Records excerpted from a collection
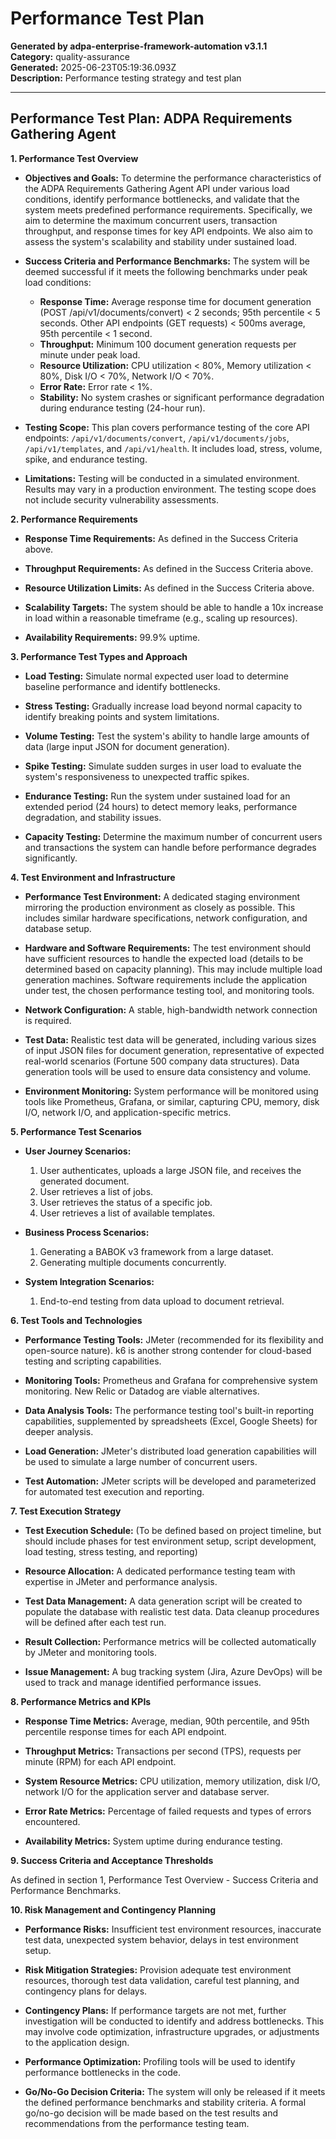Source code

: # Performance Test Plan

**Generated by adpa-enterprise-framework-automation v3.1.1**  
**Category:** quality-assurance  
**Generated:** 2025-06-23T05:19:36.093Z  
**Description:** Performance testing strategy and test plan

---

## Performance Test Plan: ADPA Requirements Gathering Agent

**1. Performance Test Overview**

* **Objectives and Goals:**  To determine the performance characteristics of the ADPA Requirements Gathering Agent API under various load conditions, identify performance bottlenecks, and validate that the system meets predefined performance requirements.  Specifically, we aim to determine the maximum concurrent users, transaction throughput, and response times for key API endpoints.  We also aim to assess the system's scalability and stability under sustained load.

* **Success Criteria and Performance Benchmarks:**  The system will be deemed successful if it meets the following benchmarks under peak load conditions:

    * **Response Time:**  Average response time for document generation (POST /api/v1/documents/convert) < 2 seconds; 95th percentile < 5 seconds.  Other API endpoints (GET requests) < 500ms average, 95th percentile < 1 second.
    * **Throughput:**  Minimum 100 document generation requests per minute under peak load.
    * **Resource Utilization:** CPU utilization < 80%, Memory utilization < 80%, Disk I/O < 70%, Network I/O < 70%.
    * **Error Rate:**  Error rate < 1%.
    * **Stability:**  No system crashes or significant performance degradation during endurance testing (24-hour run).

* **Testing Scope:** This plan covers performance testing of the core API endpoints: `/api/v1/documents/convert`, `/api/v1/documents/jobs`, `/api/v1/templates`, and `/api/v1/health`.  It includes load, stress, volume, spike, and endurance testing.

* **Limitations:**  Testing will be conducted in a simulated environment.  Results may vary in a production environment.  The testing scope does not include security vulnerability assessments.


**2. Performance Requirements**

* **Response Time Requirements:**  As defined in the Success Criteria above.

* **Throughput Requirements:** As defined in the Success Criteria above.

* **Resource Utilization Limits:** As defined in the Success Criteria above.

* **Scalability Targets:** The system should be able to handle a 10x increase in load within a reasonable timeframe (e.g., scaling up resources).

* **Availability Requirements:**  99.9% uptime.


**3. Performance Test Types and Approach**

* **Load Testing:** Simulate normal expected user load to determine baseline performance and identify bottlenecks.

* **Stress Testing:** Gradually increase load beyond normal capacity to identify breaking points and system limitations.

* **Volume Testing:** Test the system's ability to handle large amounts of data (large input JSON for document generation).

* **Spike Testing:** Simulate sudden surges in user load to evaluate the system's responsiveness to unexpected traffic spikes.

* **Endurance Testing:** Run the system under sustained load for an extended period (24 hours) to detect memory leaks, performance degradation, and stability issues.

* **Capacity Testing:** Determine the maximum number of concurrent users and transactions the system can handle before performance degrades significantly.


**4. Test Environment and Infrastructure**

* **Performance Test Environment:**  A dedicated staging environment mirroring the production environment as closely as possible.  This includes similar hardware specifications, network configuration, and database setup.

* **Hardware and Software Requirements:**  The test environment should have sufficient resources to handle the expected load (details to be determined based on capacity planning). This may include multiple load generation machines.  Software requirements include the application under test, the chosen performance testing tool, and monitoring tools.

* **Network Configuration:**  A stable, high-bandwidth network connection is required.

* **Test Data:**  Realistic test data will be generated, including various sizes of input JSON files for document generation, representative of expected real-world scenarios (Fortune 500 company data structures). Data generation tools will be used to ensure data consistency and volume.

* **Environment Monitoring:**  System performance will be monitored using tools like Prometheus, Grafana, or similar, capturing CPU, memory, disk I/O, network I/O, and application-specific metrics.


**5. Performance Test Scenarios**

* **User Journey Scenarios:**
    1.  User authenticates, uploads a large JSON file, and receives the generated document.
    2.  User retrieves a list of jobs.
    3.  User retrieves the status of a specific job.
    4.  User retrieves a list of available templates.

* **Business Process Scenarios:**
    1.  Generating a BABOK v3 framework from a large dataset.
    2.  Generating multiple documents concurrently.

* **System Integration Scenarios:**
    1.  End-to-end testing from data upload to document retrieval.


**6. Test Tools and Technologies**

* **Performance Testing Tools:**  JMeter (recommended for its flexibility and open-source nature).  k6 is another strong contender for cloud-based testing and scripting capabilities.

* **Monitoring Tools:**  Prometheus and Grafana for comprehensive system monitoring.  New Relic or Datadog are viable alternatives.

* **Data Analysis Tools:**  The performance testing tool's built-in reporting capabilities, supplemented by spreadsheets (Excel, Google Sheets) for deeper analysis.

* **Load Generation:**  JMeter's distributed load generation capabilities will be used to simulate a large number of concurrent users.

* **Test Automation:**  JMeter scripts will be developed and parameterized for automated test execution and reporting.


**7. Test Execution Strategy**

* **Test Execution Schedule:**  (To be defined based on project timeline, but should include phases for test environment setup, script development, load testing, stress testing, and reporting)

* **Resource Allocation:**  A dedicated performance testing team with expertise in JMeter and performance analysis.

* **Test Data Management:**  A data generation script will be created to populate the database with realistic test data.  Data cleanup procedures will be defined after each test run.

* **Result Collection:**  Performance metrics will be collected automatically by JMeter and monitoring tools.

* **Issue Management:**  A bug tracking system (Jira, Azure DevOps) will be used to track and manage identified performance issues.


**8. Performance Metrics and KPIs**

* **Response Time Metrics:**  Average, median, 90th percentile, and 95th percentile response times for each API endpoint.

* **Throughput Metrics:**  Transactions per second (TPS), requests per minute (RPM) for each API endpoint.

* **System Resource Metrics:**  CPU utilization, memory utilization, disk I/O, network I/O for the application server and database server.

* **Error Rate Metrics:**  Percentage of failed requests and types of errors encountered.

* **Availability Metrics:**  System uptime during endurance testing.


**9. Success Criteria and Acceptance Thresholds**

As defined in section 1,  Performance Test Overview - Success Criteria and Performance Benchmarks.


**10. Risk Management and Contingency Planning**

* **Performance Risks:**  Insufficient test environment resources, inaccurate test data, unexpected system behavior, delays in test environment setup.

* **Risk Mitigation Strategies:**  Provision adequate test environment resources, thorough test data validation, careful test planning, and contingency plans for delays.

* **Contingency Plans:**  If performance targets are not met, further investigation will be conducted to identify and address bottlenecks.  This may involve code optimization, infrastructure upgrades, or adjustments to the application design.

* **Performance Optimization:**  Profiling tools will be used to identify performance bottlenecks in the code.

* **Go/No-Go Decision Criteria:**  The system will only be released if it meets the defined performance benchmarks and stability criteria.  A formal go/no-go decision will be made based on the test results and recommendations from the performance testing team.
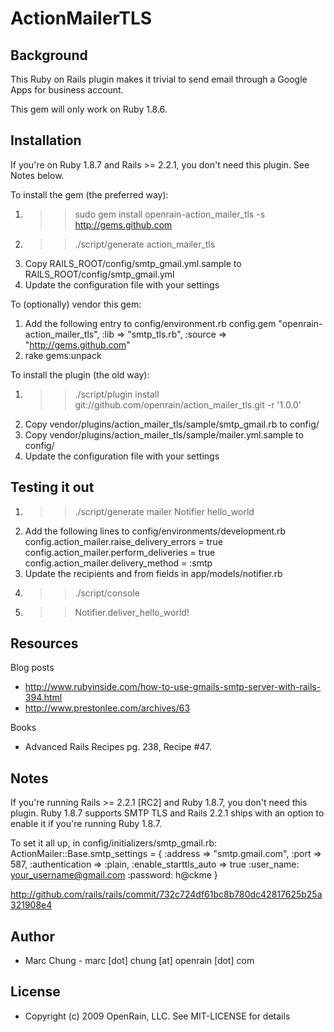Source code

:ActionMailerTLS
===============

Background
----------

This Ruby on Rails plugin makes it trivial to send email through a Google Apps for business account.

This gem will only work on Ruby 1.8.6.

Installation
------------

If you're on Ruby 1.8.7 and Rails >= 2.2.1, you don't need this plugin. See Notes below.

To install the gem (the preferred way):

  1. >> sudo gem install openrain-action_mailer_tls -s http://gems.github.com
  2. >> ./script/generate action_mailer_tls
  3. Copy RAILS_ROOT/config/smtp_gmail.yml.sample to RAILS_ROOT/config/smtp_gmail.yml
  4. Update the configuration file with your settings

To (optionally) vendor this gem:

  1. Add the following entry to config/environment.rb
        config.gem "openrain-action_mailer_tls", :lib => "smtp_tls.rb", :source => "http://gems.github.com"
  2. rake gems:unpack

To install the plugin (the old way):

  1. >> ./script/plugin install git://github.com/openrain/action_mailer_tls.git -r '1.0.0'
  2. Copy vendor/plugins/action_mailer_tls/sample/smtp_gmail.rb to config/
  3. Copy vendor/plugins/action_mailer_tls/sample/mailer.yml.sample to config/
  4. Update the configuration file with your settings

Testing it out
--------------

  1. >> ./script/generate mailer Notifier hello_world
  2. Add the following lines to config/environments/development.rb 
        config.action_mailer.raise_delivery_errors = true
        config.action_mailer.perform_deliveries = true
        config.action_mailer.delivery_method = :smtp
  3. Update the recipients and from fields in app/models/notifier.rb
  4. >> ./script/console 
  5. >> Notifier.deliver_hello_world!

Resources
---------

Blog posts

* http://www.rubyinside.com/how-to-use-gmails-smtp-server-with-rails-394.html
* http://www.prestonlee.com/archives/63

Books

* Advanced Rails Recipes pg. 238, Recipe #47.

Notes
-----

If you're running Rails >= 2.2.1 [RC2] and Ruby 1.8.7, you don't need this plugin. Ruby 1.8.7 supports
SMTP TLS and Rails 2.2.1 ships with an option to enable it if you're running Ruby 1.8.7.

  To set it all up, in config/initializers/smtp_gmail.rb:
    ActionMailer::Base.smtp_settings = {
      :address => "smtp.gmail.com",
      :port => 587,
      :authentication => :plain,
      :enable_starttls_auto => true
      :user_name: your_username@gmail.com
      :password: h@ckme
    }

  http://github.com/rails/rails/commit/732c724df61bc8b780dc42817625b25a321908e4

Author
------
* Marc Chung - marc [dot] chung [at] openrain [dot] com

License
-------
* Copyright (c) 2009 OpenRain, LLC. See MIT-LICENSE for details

---

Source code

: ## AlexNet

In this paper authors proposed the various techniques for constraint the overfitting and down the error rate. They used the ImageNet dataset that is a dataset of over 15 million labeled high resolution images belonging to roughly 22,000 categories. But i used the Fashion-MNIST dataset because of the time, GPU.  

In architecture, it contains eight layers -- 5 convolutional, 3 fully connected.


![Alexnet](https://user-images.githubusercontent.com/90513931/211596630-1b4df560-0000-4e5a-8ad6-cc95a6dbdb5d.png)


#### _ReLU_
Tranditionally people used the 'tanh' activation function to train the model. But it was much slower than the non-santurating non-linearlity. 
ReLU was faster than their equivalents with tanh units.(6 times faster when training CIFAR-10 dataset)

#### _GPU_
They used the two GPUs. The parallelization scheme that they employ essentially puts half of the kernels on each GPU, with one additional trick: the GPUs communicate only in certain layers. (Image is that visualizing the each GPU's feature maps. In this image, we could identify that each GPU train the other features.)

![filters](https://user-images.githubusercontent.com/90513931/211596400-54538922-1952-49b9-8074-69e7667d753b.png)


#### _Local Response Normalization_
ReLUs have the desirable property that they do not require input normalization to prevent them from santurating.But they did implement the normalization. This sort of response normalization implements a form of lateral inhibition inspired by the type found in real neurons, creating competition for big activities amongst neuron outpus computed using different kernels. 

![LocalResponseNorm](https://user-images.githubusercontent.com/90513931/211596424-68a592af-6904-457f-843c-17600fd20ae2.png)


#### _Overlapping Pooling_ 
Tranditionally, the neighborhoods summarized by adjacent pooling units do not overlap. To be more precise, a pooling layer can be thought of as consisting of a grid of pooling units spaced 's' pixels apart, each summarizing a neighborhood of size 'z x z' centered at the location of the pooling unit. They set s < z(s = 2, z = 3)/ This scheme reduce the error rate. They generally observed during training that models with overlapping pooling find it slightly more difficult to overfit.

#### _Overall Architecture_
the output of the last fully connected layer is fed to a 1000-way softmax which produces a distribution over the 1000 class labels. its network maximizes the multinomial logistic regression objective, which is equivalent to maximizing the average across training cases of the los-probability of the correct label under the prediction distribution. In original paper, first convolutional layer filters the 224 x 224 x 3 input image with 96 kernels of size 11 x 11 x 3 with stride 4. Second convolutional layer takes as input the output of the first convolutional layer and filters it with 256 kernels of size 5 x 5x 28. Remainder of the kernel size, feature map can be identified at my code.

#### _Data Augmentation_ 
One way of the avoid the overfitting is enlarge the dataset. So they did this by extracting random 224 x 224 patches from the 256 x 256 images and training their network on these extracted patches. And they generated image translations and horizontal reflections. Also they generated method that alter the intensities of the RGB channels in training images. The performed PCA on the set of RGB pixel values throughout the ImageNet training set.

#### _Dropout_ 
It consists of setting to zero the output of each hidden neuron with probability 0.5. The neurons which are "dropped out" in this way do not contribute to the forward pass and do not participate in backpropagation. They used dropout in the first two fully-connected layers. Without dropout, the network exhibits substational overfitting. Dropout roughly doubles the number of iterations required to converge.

...

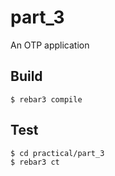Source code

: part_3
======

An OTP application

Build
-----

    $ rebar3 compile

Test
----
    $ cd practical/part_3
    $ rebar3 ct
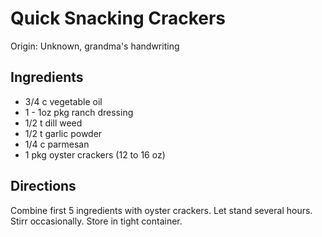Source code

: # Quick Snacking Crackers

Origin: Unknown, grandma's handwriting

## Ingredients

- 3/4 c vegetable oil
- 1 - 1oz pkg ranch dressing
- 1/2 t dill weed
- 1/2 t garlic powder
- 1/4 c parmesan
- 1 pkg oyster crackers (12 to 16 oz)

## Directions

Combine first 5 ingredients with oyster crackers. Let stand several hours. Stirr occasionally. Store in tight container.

## To-do item:
Copy the lines from the one with "Origin: Unknown, grandma's handwriting" to the one with "Combine first 5", both included, word for word.

## Output of the task:
Origin: Unknown, grandma's handwriting

## Ingredients

- 3/4 c vegetable oil
- 1 - 1oz pkg ranch dressing
- 1/2 t dill weed
- 1/2 t garlic powder
- 1/4 c parmesan
- 1 pkg oyster crackers (12 to 16 oz)

## Directions

Combine first 5 ingredients with oyster crackers. Let stand several hours. Stirr occasionally. Store in tight container.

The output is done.